# [Try it]
Each line from the one holding "בין שני חיילים בזמן שירותם? פתאום, העסק מקבל" through the end of the records should be returned exactly, while pictures are skipped.

━━━ Records for processing

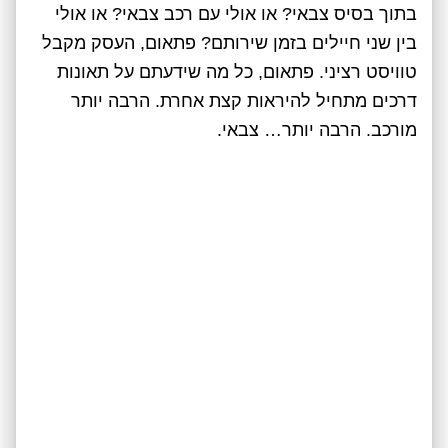
בתוך בסיס צבאי? או אולי עם רכב צבאי? או אולי
בין שני חיילים בזמן שירותם? פתאום, העסק מקבל
טוויסט רציני. פתאום, כל מה שידעתם על תאונות
דרכים מתחיל להיראות קצת אחרת. הרבה יותר
מורכב. הרבה יותר… צבאי.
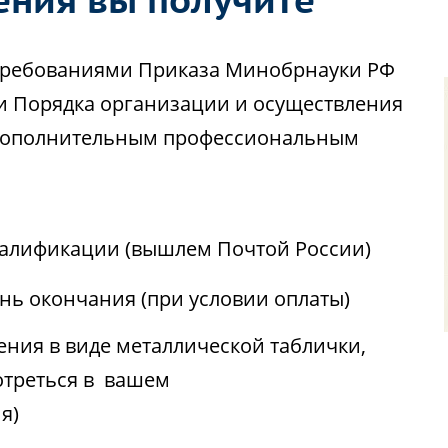
с требованиями Приказа Минобрнауки РФ
ии Порядка организации и осуществления
 дополнительным профессиональным
алификации (вышлем Почтой России)
ень окончания (при условии оплаты)
ния в виде металлической таблички,
отреться в вашем
я)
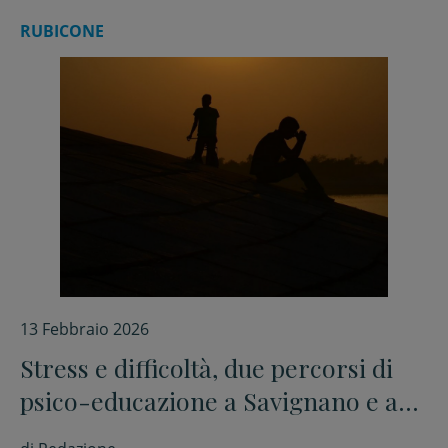
RUBICONE
13 Febbraio 2026
Stress e difficoltà, due percorsi di
psico-educazione a Savignano e a
Mercato Saraceno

━━━━━━

# [Output for this exercise]
בין שני חיילים בזמן שירותם? פתאום, העסק מקבל
טוויסט רציני. פתאום, כל מה שידעתם על תאונות
דרכים מתחיל להיראות קצת אחרת. הרבה יותר
מורכב. הרבה יותר… צבאי.
с требованиями Приказа Минобрнауки РФ
ии Порядка организации и осуществления
 дополнительным профессиональным
алификации (вышлем Почтой России)
ень окончания (при условии оплаты)
ния в виде металлической таблички,
отреться в вашем
я)
RUBICONE
13 Febbraio 2026
Stress e difficoltà, due percorsi di
psico-educazione a Savignano e a
Mercato Saraceno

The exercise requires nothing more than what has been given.